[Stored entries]

*****

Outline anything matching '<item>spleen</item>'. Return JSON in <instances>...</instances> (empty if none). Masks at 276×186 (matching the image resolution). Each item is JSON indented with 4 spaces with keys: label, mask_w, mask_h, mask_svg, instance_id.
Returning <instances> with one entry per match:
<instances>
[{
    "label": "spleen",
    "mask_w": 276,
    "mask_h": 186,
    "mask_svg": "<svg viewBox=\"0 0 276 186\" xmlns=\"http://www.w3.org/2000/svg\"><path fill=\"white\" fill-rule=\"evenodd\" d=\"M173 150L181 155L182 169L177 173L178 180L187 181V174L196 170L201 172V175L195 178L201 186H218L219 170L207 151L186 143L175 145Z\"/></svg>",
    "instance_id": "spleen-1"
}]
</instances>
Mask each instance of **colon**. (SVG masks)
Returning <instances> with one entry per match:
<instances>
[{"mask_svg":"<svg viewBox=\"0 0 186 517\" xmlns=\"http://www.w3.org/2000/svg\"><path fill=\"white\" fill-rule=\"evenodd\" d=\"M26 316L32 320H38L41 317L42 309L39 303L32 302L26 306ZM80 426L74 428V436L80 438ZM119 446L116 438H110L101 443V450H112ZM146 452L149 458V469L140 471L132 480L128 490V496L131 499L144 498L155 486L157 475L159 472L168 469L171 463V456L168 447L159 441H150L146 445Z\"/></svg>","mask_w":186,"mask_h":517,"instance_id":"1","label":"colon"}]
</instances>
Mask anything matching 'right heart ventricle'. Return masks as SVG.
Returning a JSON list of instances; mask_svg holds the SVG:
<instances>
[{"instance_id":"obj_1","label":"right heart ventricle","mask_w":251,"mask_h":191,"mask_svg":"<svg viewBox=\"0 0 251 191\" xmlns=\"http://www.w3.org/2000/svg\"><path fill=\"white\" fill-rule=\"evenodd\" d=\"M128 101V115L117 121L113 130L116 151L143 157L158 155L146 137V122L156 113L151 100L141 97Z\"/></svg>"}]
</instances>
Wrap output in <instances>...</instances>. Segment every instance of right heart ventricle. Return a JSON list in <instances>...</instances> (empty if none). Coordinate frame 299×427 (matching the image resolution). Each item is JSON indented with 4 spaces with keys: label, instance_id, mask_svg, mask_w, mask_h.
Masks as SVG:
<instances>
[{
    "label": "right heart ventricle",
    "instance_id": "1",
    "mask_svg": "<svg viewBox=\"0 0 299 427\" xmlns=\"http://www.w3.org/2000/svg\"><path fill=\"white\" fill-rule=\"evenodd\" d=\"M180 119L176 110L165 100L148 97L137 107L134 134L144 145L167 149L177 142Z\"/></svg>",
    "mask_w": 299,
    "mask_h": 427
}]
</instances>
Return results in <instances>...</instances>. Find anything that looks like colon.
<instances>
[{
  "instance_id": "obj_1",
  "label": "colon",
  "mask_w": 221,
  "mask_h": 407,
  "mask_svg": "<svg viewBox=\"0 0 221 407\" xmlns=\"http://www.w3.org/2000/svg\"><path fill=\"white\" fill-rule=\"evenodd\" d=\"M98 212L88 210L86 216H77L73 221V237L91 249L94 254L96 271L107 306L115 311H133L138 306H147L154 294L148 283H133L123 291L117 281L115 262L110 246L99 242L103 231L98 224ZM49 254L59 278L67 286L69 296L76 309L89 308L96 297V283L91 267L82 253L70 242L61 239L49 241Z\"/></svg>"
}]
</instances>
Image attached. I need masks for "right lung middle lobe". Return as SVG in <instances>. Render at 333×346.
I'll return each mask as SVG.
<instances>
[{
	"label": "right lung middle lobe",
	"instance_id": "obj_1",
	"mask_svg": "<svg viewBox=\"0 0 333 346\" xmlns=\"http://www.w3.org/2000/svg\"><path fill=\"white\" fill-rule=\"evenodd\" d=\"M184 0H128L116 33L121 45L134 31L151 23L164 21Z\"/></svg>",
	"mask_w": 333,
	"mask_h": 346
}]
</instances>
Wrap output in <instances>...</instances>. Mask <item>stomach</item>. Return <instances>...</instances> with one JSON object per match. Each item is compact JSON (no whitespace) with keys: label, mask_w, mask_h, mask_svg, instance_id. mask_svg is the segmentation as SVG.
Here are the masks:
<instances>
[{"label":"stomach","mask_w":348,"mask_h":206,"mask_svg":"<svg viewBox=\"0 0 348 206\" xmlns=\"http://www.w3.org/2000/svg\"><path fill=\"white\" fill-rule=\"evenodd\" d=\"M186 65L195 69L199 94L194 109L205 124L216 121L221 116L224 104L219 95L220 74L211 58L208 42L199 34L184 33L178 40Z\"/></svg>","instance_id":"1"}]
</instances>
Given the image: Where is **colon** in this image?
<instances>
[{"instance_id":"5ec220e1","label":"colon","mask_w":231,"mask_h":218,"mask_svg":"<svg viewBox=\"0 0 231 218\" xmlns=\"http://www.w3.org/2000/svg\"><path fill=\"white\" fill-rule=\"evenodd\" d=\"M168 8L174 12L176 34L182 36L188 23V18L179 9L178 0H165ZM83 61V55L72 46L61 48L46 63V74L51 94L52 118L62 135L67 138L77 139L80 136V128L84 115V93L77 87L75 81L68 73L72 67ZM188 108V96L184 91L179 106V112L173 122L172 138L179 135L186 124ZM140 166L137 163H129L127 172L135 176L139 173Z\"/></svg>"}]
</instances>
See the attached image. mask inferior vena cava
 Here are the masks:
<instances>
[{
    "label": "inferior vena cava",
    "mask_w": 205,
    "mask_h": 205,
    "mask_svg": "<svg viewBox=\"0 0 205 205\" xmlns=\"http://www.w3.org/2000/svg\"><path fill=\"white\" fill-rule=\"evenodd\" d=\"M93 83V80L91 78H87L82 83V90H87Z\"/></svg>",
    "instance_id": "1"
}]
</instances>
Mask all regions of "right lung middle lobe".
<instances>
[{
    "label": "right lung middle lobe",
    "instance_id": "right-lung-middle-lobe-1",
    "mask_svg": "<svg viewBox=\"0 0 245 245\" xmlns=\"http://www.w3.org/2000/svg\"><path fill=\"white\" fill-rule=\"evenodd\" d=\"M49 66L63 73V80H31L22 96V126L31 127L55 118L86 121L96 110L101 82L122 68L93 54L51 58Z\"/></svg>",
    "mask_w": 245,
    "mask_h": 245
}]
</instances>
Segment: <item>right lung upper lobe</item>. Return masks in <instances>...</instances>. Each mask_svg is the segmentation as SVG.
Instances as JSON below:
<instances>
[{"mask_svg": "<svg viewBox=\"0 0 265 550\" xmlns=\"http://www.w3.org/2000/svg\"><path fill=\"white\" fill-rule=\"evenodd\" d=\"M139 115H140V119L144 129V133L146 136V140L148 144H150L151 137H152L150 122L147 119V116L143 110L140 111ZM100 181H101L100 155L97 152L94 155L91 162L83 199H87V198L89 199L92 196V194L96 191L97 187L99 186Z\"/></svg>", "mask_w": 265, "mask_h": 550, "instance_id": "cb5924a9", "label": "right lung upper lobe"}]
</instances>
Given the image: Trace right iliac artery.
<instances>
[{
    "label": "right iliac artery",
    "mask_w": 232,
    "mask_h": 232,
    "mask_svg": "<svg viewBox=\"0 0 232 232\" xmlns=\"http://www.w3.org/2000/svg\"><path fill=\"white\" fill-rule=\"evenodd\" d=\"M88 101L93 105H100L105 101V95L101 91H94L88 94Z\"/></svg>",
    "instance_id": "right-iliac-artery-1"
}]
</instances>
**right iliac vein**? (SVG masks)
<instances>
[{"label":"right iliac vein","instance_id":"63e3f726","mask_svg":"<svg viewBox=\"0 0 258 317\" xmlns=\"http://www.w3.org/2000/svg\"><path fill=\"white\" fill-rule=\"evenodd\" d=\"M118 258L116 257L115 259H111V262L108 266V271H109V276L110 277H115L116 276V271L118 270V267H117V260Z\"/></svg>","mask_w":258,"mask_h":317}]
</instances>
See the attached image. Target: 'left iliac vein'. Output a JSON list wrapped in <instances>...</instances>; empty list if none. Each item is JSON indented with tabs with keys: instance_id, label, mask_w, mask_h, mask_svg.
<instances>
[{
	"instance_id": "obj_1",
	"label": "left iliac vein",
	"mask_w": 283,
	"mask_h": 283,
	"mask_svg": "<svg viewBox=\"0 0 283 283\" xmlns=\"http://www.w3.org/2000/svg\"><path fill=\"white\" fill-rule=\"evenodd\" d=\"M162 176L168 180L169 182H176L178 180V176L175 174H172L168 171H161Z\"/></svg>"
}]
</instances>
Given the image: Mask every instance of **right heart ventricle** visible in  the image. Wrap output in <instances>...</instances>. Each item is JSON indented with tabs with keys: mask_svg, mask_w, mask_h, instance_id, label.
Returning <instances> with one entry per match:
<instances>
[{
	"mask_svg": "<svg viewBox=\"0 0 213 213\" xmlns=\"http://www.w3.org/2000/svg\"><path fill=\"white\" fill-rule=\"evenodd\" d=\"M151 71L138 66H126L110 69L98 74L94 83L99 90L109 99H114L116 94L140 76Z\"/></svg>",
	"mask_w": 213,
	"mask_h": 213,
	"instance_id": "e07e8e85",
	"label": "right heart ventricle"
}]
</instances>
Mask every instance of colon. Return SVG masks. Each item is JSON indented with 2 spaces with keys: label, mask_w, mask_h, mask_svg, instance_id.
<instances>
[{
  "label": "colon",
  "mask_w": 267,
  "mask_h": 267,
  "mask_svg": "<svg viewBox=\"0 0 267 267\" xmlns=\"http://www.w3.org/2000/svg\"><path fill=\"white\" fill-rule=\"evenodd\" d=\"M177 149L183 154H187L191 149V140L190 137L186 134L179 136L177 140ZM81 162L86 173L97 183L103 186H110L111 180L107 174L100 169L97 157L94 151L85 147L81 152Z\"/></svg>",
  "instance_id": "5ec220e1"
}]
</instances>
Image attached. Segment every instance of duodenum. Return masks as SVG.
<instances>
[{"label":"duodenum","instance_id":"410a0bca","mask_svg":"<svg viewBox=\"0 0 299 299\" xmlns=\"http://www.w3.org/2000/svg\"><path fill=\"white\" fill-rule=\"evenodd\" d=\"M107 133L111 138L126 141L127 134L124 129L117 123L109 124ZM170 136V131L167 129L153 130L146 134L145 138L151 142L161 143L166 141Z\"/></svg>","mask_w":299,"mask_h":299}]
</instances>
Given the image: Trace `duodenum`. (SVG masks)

*****

- Task to carry out
Change "Segment" to "Delineate" in the part of the listing that opens with the line containing "Mask every instance of colon." and runs through the end of the listing. Give only those lines again, with everything else left as it is.

- Final result
Mask every instance of colon. Return SVG masks. Each item is JSON indented with 2 spaces with keys: label, mask_w, mask_h, mask_svg, instance_id.
<instances>
[{
  "label": "colon",
  "mask_w": 267,
  "mask_h": 267,
  "mask_svg": "<svg viewBox=\"0 0 267 267\" xmlns=\"http://www.w3.org/2000/svg\"><path fill=\"white\" fill-rule=\"evenodd\" d=\"M177 149L183 154H187L191 149V140L190 137L186 134L179 136L177 140ZM81 162L86 173L97 183L103 186H110L111 180L107 174L100 169L97 157L94 151L85 147L81 152Z\"/></svg>",
  "instance_id": "5ec220e1"
}]
</instances>
Image attached. Delineate every instance of duodenum. Return masks as SVG.
<instances>
[{"label":"duodenum","instance_id":"410a0bca","mask_svg":"<svg viewBox=\"0 0 299 299\" xmlns=\"http://www.w3.org/2000/svg\"><path fill=\"white\" fill-rule=\"evenodd\" d=\"M107 133L111 138L126 141L127 134L124 129L117 123L109 124ZM170 136V131L167 129L153 130L146 134L145 138L151 142L161 143L166 141Z\"/></svg>","mask_w":299,"mask_h":299}]
</instances>
Given the image: Trace `duodenum`. (SVG masks)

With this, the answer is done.